Towns and cities in northern Colorado are nearly all thriving. Does Pueblo need a nuclear power plant to keep it “whole”? Photo/Allen Best
Environmental groups tersely noted that Xcel will most certainly need new resources and that the majority of that added electricity will come from wind and solar. Any projects that do not begin construction by July 4, 2026, and placed into service by the end of 2026 will become more expensive without federal tax credits.Holy Cross Energy, which still depends greatly on the electricity sold to it by Xcel Energy, applauded the “quick actions to pivot in the face of challenging Federal policy changes related to tax incentives for renewables energy resources. The electrical cooperative has minority ownership of Comanche 3, and these resources would replace that generation.” CORE Electric Cooperative was more reserved in its endorsement.

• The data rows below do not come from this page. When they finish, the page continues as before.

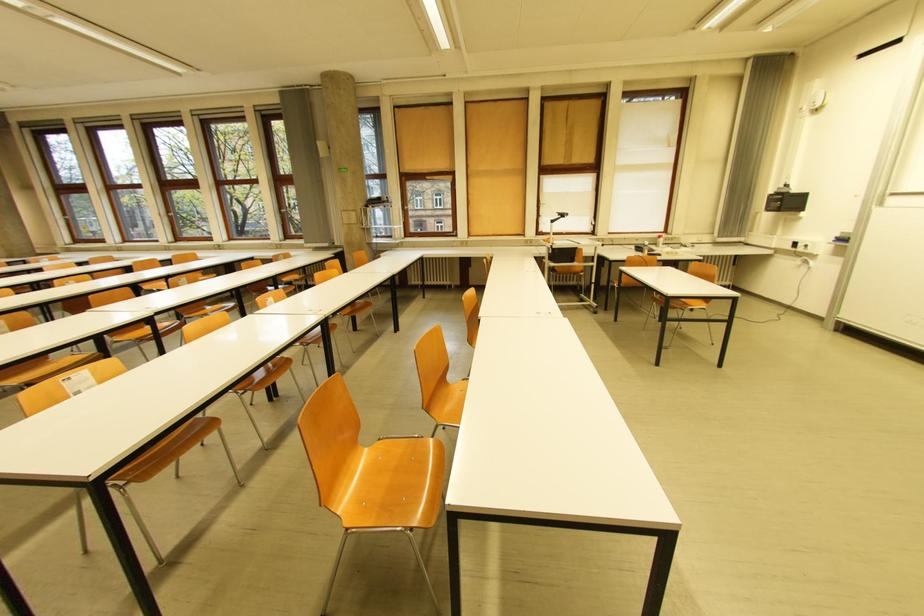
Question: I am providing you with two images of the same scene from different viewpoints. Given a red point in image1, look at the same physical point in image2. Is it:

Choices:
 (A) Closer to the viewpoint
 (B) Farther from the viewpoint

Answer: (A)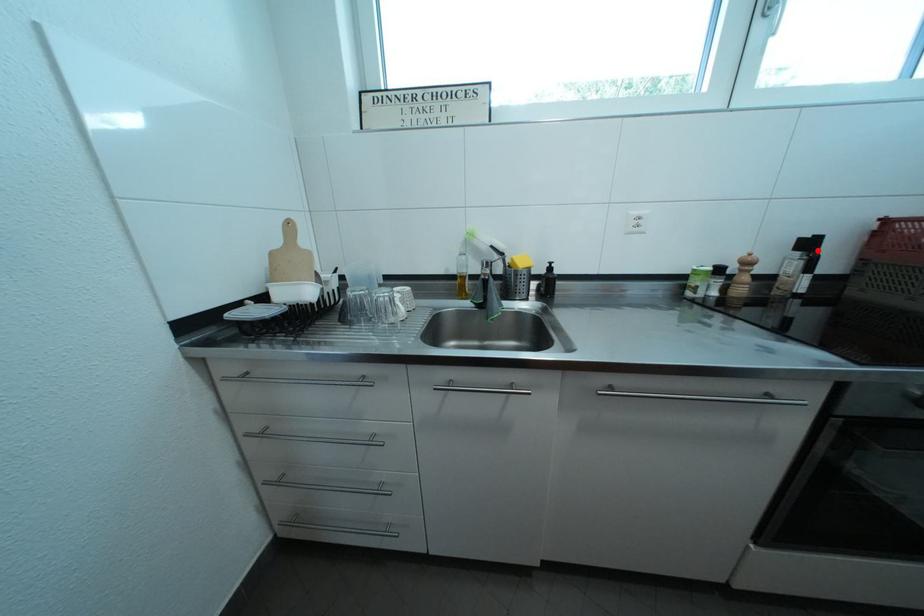
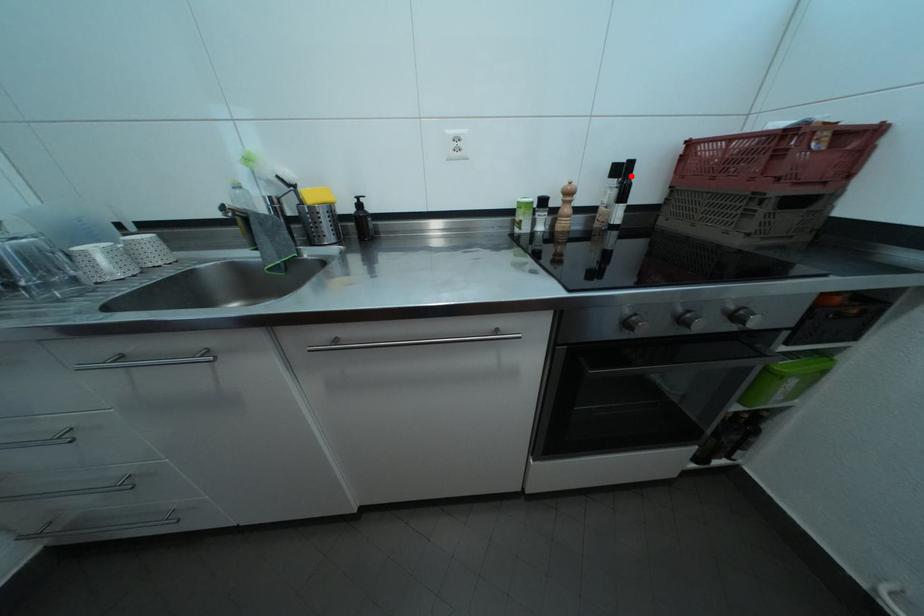
I am providing you with two images of the same scene from different viewpoints. A red point is marked on the first image and another point is marked on the second image. Does the point marked in image1 correspond to the same location as the one in image2?

Yes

As for Pueblo, the city, it said that it intended to continue working to “create a high-tech clean energy hub,” and reminded the PUC commissioners to review the previous record regarding the just transition for the community.
The question now becomes whether anybody will want to build a gas plant in Pueblo or otherwise create a new tax base and jobs for the community and in what form. Xcel has land there and existing transmission lines.
Furthermore, the PUC is adopting a formula that seeks to give extra weight to a generating source proposed in the Pueblo and Hayden areas. One example — from a source in the solar industry — is that if Xcel got a bid for $39 for a project in Yuma County, and one for $41 in Pueblo County, and a $3 just transition “adder” was created for projects in just transition communities — the Pueblo County project would win.
One idea — discarded as impractical by Koncilja as an idea from “out of town environmental ‘experts’ — is of an energy park using various new technologies. It remains a vague idea. But then, as one of the PUC commissioners noted, it’s hard to know now exactly what technologies will be relevant in 2050. Consider that Comanche 3, when approved in 2004, was supposed to keep burning coal until 2070.
Exactly how this might look won’t become clear for several months. Knowing what projects might end up in Pueblo as a result of that added weighting, that’s likely a story for next year and conceivably beyond.
This story was amended to make clear the statements of Leslie Glustrom, as a statement had been erroneously attributed to her.